I see that we have /status and /metrics. I'm not sure why we have both since, from what I can see, /status is a superset of `/metrics. Considering this, I can make it so that peers are returned on one of those endpoints instead of adding a new point. I implemented this functionality on a separate endpoint because:

1. there can be lots of peers returned and we may want to batch this response

2. we don't want the client to pay the price of retrieving this long list of peers if they are interested in simple metric

Well, in fact, the /status endpoint already supports selective retrieval (see sub-routing in the reference), i.e. GET /status/peers "just works" already. I would say introducing a new route is not as nice as reusing the current one.

What do you think?

mversic commented 2 weeks ago

I see that we have /status and /metrics. I'm not sure why we have both since, from what I can see, /status is a superset of `/metrics. Considering this, I can make it so that peers are returned on one of those endpoints instead of adding a new point. I implemented this functionality on a separate endpoint because:

1. there can be lots of peers returned and we may want to batch this response

2. we don't want the client to pay the price of retrieving this long list of peers if they are interested in simple metric

Well, in fact, the /status endpoint already supports selective retrieval (see sub-routing in the reference), i.e. GET /status/peers "just works" already. I would say introducing a new route is not as nice as reusing the current one.

What do you think?

I noticed this. While I agree that introducing a new endpoint is not as nice, my thinking was that /status should have a short response so I didn't want to add peers there which could be a long list with a few thousand entries there. Maybe you can give some more thoughts on it?

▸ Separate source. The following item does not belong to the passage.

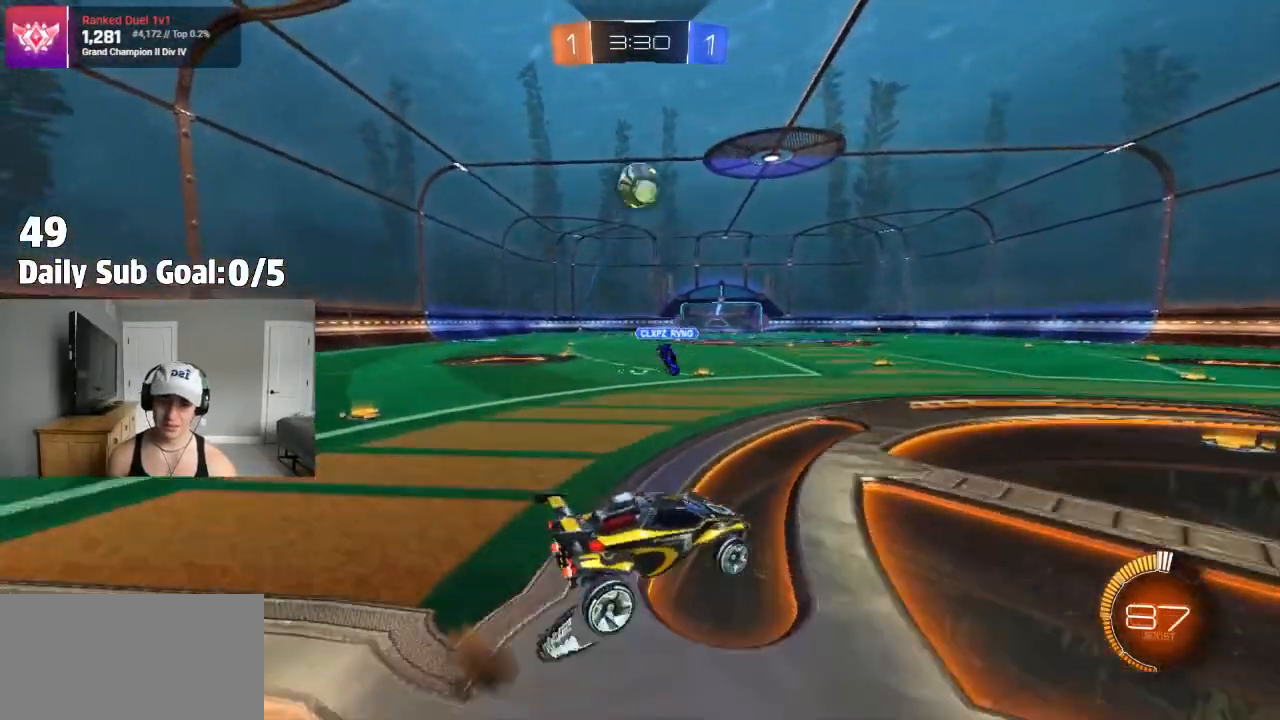
{"buttons": ["SQUARE", "R2"], "left_stick": "down", "right_stick": "center", "events": [[17, "left_stick", "center"], [67, "left_stick", "down-left"], [83, "CROSS", "down"], [217, "R2", "down"], [250, "CROSS", "up"], [333, "SQUARE", "down"], [333, "left_stick", "down"]]}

0x009922 commented 2 weeks ago

I noticed this. While I agree that introducing a new endpoint is not as nice, my thinking was that /status should have a short response so I didn't want to add peers there which could be a long list with a few thousand entries there. Maybe you can give some more thoughts on it?

Mmm, I think we could advise users to use sub-routing at all times. If they don't, well, they'll get a large piece of JSON. Still, even thousands of pubkey strings isn't that enormous, and happens in big production environments. If someone works with a really huge network, they would be probably knowledgeable of sub-routing feature.

In addition, it could be useful to not just add { peers: PeerId[] } field, but add a count to it: { peers: { count: 1234, list: [ ... ] } }, accessible by /status/peers/count. That could be useful for those uninterested in the exact identifiers, but only in the count of them.

mversic commented 2 weeks ago

I noticed this. While I agree that introducing a new endpoint is not as nice, my thinking was that /status should have a short response so I didn't want to add peers there which could be a long list with a few thousand entries there. Maybe you can give some more thoughts on it?

Mmm, I think we could advise users to use sub-routing at all times. If they don't, well, they'll get a large piece of JSON. Still, even thousands of pubkey strings isn't that enormous, and happens in big production environments. If someone works with a really huge network, they would be probably knowledgeable of sub-routing feature.

In addition, it could be useful to not just add { peers: PeerId[] } field, but add a count to it: { peers: { count: 1234, list: [ ... ] } }, accessible by /status/peers/count. That could be useful for those uninterested in the exact identifiers, but only in the count of them.

May I then suggest that /status keeps returning brief info as before. And /status/peers returns full info?

DCNick3 commented 1 week ago

Code-wise - looking good.

Design-wise - also not a fan of additional endpoints.

May I then suggest that /status keeps returning brief info as before. And /status/peers returns full info?

How about /status?include=peers? This would leave a door open for adding other potentially large fields.